Speaker BSo knowing that within the prison, security constraints will often outweigh concerns with healthcare.
Speaker BAnd that is an important balance that both the prison teams, the prison officers, the governors, need to balance alongside the healthcare professionals.
Speaker BAnd so what we were seeing, for example, is that during any type of lockdown in the prison, so security concern, a wing needs to be locked down.
Speaker BThat means the prisoners need to return to their cells.
Speaker BThey cannot le.
Speaker BIf something happens where someone is considered to be critically unwell, they collapse, they are complaining of chest pain, they have symptoms suggestive of a stroke, for example, they haven't got access to their insulin, so their sugars are rising, they become unwell, etc.
Speaker BWhat we could see is that the healthcare teams could not access the prisoners, they couldn't get to them.
Speaker BSo that's the constraints of the internal environment.
Speaker BAnd then the external environment is like I was mentioning, about those commissioning gaps.
Speaker BSo concerns where care is not being funded appropriately, if that emphasis is on the cost of a service rather than the quality and the outcomes for patients, then perhaps they're not getting appropriate care when they should be.
Speaker AAnd I think I'd suggest to anyone listening who's interested in this area, I'd suggest they go back to the paper and take a close look at box two, where you talk about the main recommendations for prisoner health as a result of this work.
Speaker ABut what do you think are the most important things that could change in practice here?
Speaker AThat would make a big difference.
Speaker BI think it's really tricky and it will take a lot more work working with people in the prisons, so working with the prison officers, working with the governors, working with the healthcare professionals, working with policymakers and the funders, because when we think about that human factors approach, you know, thinking about the whole health care system, it all needs to be changed to make sure that it's safer for people in the prison.
Speaker BAnd that's not something that you can necessarily be doing overnight.
Speaker BI think staffing is probably one of the most important thing and appropriate funding.
Speaker BSo there needs to be sufficient attention that this is an area of public health that is worth investing in.
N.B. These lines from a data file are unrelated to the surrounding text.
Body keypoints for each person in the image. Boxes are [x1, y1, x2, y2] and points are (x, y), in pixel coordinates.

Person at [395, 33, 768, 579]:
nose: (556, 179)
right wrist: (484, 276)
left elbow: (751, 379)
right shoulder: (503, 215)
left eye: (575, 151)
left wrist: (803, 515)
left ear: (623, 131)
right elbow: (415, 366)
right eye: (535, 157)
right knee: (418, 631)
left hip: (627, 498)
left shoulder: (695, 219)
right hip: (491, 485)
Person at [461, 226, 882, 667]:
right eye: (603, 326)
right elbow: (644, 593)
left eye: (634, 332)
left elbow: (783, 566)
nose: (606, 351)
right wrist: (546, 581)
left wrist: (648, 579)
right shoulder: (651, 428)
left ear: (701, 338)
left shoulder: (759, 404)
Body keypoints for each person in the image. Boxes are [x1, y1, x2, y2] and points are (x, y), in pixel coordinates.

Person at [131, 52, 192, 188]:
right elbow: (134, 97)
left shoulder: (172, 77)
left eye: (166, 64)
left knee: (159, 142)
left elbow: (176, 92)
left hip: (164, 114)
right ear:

Speaker BAnd what my concern and the concern that is shared by others is we shouldn't be accepting poor practice because someone resides in a prison.
Speaker BWe should all be working very hard to overcome that.
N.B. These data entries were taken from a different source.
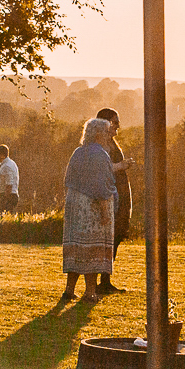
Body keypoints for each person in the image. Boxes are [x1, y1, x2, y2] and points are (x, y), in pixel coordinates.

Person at [60, 118, 119, 304]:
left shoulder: (78, 152)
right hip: (91, 207)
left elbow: (68, 178)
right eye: (108, 131)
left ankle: (69, 290)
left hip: (74, 204)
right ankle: (90, 292)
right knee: (92, 248)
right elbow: (101, 186)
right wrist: (104, 213)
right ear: (99, 134)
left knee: (77, 247)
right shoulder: (100, 154)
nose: (111, 135)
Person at [95, 108, 132, 295]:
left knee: (115, 237)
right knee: (107, 238)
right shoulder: (101, 145)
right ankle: (102, 280)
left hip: (120, 194)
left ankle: (106, 278)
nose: (118, 125)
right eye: (115, 122)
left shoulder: (111, 143)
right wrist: (121, 166)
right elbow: (101, 169)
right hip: (111, 195)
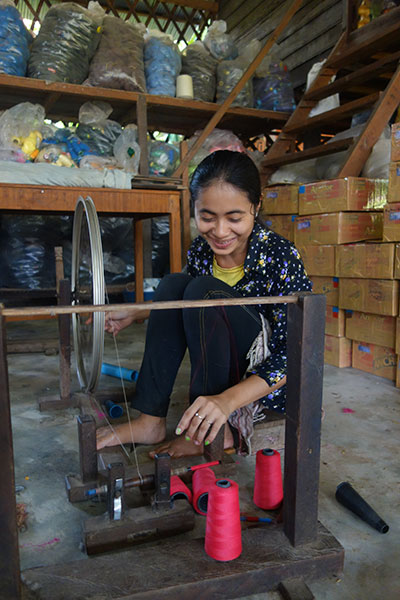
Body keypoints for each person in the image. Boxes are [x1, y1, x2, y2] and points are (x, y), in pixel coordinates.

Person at [96, 150, 312, 457]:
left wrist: (226, 401)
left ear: (256, 206)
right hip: (224, 356)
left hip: (260, 384)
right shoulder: (200, 250)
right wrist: (137, 312)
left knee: (202, 291)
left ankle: (212, 431)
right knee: (174, 284)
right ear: (194, 209)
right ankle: (149, 419)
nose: (221, 232)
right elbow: (183, 300)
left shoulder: (281, 257)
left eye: (235, 218)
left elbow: (295, 353)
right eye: (207, 217)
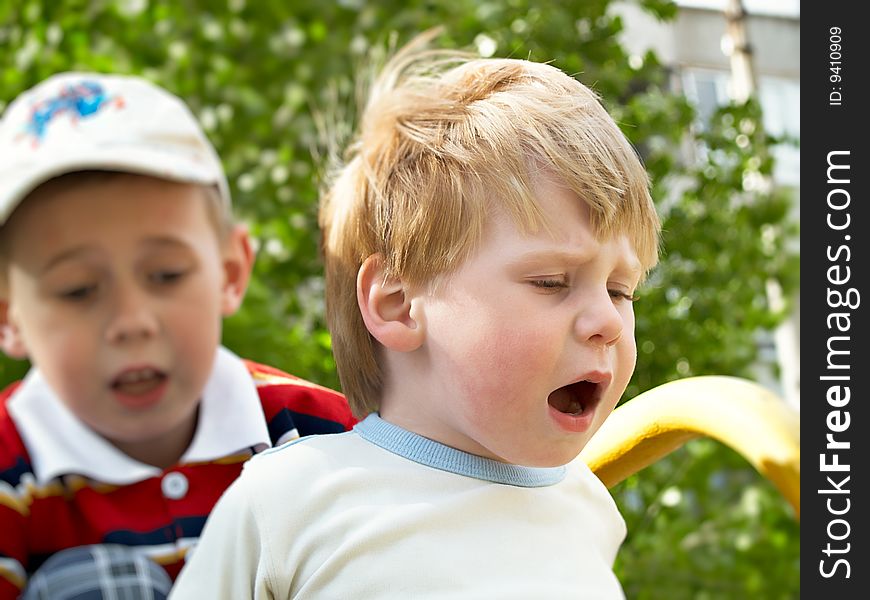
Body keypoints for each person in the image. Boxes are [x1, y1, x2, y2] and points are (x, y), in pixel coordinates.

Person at [171, 33, 661, 599]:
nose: (607, 321)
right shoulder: (291, 500)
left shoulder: (590, 509)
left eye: (622, 290)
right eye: (550, 282)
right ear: (397, 304)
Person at [0, 72, 356, 600]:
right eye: (77, 291)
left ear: (230, 273)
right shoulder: (11, 472)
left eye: (166, 275)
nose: (132, 321)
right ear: (9, 317)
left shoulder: (318, 436)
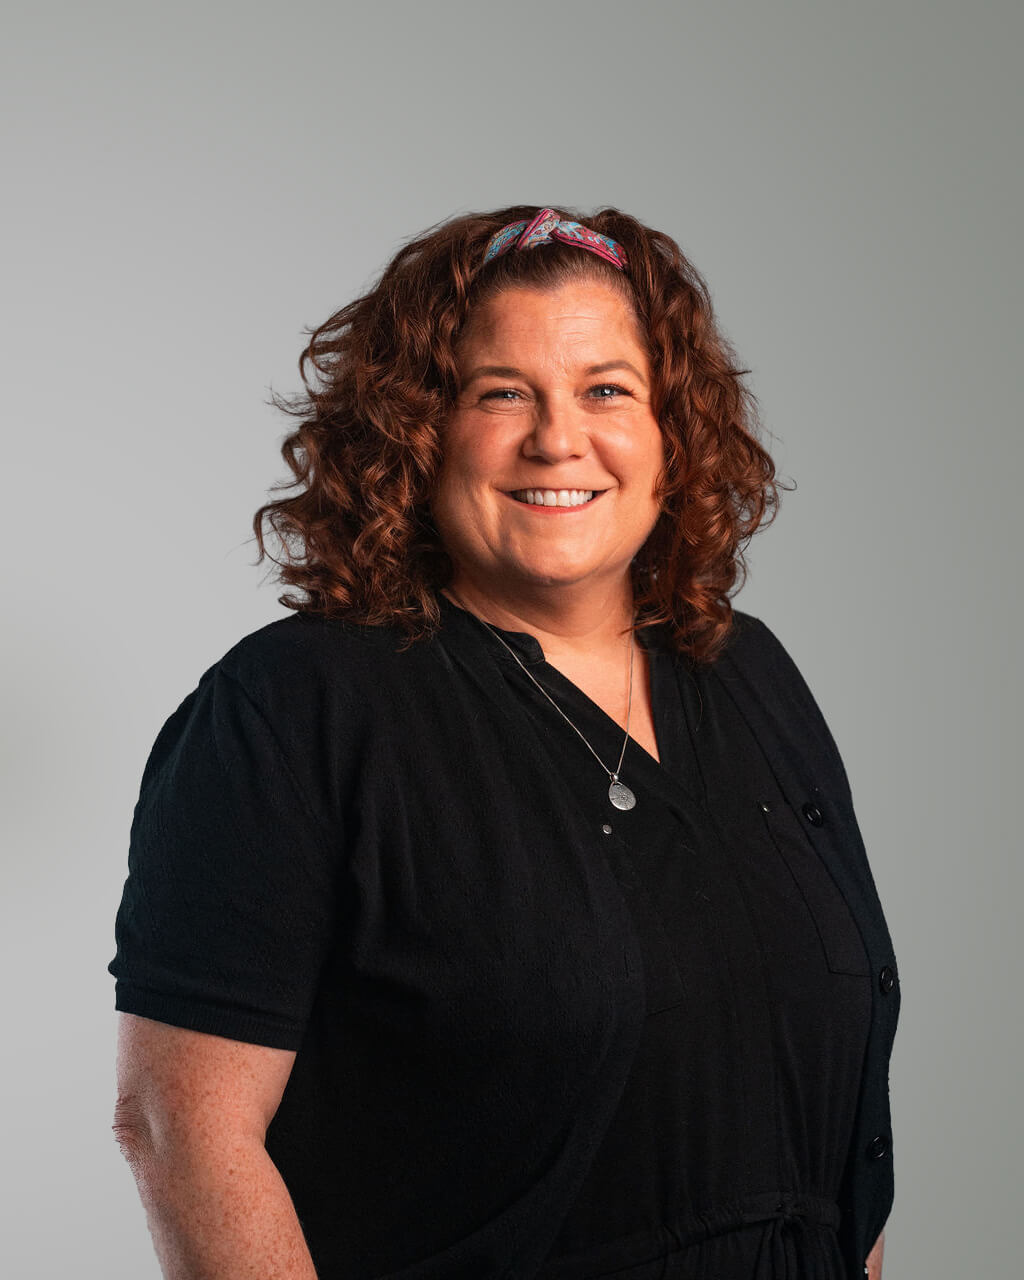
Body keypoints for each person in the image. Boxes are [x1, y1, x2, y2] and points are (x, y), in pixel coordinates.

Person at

Speaker BAnd it's not giving them, you know, special attention or any type of services that aren't afforded to anyone else.
Speaker BThis is knowing that by supporting this public health campaign and concern for people residing in prisons, we can help the wider community as well.
Speaker BThinking about the cost saving to the nhs, thinking about the millions of pounds that is spent on people being conveyed to emergency departments, having what we saw were avoidable hospital admissions, when actually if there was this focus on these long term health conditions and a recognition that if someone is critically unwell, they need emergency treatment and they need it now, I think that's what's needed.
Speaker BSo perhaps it's more of a culture shift as well as the funding provision, but it just needs to be changed.
Speaker BWe need to have enough attention that this is an area that we should be investing in and then we can see that it is safer for people who are in the prisons themselves.
Speaker AThanks, Joy.
Speaker AI mean, it's really fascinating work and I just think it's great that you and your team team are shining a light, as we discussed on this really underserved community of people who quite frankly are receiving shocking sort of levels of health care.
Speaker AAnd it's just really important to understand that a bit better to try to work out where things can be changed.
Speaker ASo, yeah, I think that's a great place to wrap things up.
Speaker ABut I just wanted to say thank you very much for your time here and it's been great hearing about this research.
Speaker BThank you very much and thank you.
Speaker AAll very much for your time here and for listening to this BJTP podcast.